I have purchased three more HDDs at the special price in anticipation to expand the RAID 6 array. I will report its results as an addendum to this post, as well.
I recently picked up a used Acera ARC-8026-24 6Gb/s SAS expander from eBay for $150 (fully verified operational with my 15-bay storage tower) that I will be testing with the 6805T later. Those results in a followup addendum, as well.
UPDATE 20181123: The 30 TB 4x 10TB RAID5 to 5x RAID6 reconfiguration took a little longer than expected by the early accounts of the progress. Instead of a little less than two weeks, the overall reconfiguration took 15 days, 1 hour, and 34 minutes:
I'd like to note that I had been performing some read/writes with the array, as well as a few server re-boots during the RAID array's reconfiguration.

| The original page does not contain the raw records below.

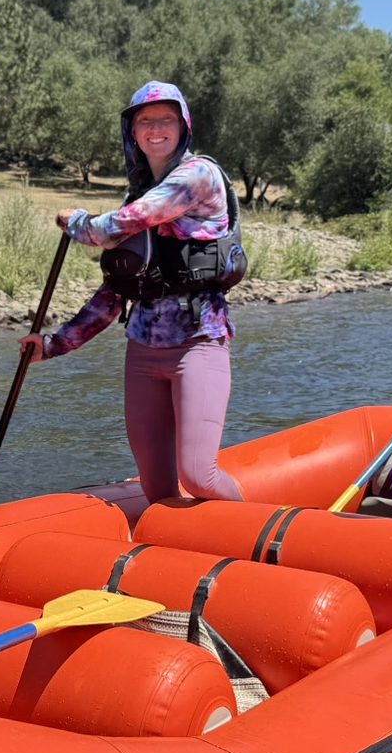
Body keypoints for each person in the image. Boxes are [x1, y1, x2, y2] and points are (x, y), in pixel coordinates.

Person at [21, 80, 244, 504]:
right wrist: (51, 345)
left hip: (198, 343)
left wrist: (77, 222)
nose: (155, 128)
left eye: (166, 119)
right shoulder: (137, 195)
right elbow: (114, 294)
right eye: (145, 121)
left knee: (198, 476)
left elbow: (117, 226)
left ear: (183, 126)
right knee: (157, 489)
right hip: (142, 349)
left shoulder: (198, 175)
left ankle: (258, 543)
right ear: (132, 132)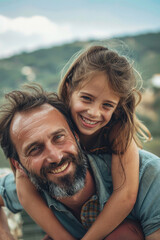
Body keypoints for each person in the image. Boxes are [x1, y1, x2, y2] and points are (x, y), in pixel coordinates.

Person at [16, 45, 151, 239]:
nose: (94, 113)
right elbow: (24, 191)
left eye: (107, 105)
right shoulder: (53, 123)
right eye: (87, 99)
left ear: (118, 107)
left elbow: (125, 195)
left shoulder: (118, 133)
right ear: (70, 88)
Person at [0, 85, 159, 240]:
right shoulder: (30, 187)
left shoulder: (149, 178)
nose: (55, 157)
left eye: (59, 137)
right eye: (35, 149)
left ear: (76, 136)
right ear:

During the reconfiguration, the read/write performance was greatly degraded to 15-25 MBps. But, after the reconfiguration, I was getting 500 MBps reads and 300MBps writes, tested with an SSD to ensure the RAID 6 performance was maxed out. I even doubted that the RAID6 system was maxed out according to the Windows 10 Task Manager - Performance tab readings never going over 97%.
Also, I created a 10TB 2x 10TB RAID1 on the same Adaptec 6805T controller (where the Quick Initialization was only a few seconds while the RAID5-to-RAID6 reconfiguration was in progress) and tested throughput by copying from the RAID1 array to the RAID6 array. The 500GBs of data being moved is showing a bit over 150MBps with the RAID1 showing a bit more taxed than the RAID6 according to Windows 10 Task Manager - Performance tab, the RAID6 array averaging 75% and the RAID1 array averaging 95%. (RAID6: 5x 10TB HDDs on Connector 0, Device 3 and Connector 1, Devices 0-3; RAID1: 2x 10TB HDDs on Connector 0, Devices 1-2).
My next step is to determine how long it will take to perform a RAID6 array expansion from 30TBs (5x 10TB HDDs) to 40TB (6x 10TB HDDs).